◆ Goal of the exercise ◆
Which lines come from the start of the records through the line that holds "16 | Option-030 Variable Data Delay |"? Write them out word for word.

Extracted page text data
"""
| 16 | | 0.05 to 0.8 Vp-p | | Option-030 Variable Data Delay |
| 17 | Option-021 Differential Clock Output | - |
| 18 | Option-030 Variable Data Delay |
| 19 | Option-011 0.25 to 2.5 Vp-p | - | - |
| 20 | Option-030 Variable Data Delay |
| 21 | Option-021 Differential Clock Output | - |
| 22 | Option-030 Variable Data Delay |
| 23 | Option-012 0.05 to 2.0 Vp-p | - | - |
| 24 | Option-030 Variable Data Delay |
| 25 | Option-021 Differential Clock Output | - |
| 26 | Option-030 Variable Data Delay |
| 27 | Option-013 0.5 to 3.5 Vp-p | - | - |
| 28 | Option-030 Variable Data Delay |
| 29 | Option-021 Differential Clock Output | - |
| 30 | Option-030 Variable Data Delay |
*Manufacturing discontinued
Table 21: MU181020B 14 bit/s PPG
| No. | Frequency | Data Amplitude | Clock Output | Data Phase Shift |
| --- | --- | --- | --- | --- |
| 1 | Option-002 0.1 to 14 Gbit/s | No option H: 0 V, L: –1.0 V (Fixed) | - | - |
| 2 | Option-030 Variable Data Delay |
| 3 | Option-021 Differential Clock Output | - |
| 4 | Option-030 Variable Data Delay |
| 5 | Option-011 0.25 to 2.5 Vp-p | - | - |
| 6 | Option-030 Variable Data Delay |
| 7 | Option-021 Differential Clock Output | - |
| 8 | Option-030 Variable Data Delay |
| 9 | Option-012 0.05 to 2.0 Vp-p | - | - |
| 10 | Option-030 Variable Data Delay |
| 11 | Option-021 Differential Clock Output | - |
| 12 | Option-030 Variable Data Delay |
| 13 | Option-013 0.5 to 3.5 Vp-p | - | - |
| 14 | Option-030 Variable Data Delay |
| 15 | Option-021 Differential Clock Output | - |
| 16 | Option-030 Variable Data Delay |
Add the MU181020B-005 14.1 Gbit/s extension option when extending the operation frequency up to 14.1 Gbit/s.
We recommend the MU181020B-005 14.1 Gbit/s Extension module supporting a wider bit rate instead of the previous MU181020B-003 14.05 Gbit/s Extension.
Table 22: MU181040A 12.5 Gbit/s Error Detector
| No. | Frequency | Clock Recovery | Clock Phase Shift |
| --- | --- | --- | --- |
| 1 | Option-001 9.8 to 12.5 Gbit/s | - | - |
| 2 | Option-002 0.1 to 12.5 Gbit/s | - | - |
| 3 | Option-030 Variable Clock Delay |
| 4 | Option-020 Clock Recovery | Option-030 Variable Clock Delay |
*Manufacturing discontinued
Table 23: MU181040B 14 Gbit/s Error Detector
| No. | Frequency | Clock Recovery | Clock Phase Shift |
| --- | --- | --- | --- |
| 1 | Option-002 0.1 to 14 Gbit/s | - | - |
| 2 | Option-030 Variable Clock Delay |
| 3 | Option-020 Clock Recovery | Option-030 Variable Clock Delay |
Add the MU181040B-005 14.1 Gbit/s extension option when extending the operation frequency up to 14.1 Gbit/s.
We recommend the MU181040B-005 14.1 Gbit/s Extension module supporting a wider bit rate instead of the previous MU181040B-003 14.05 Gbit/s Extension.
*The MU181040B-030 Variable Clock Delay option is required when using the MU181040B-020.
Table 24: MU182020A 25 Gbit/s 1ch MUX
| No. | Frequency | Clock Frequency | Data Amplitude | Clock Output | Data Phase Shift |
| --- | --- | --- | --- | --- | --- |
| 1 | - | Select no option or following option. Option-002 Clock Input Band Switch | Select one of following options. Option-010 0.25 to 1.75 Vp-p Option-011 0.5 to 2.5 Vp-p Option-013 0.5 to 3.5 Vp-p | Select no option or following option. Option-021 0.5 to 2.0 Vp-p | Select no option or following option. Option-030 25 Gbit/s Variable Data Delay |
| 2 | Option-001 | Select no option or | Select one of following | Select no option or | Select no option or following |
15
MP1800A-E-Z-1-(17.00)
"""
◆ Exercise result ◆
| 16 | | 0.05 to 0.8 Vp-p | | Option-030 Variable Data Delay |
| 17 | Option-021 Differential Clock Output | - |
| 18 | Option-030 Variable Data Delay |
| 19 | Option-011 0.25 to 2.5 Vp-p | - | - |
| 20 | Option-030 Variable Data Delay |
| 21 | Option-021 Differential Clock Output | - |
| 22 | Option-030 Variable Data Delay |
| 23 | Option-012 0.05 to 2.0 Vp-p | - | - |
| 24 | Option-030 Variable Data Delay |
| 25 | Option-021 Differential Clock Output | - |
| 26 | Option-030 Variable Data Delay |
| 27 | Option-013 0.5 to 3.5 Vp-p | - | - |
| 28 | Option-030 Variable Data Delay |
| 29 | Option-021 Differential Clock Output | - |
| 30 | Option-030 Variable Data Delay |
*Manufacturing discontinued
Table 21: MU181020B 14 bit/s PPG
| No. | Frequency | Data Amplitude | Clock Output | Data Phase Shift |
| --- | --- | --- | --- | --- |
| 1 | Option-002 0.1 to 14 Gbit/s | No option H: 0 V, L: –1.0 V (Fixed) | - | - |
| 2 | Option-030 Variable Data Delay |
| 3 | Option-021 Differential Clock Output | - |
| 4 | Option-030 Variable Data Delay |
| 5 | Option-011 0.25 to 2.5 Vp-p | - | - |
| 6 | Option-030 Variable Data Delay |
| 7 | Option-021 Differential Clock Output | - |
| 8 | Option-030 Variable Data Delay |
| 9 | Option-012 0.05 to 2.0 Vp-p | - | - |
| 10 | Option-030 Variable Data Delay |
| 11 | Option-021 Differential Clock Output | - |
| 12 | Option-030 Variable Data Delay |
| 13 | Option-013 0.5 to 3.5 Vp-p | - | - |
| 14 | Option-030 Variable Data Delay |
| 15 | Option-021 Differential Clock Output | - |
| 16 | Option-030 Variable Data Delay |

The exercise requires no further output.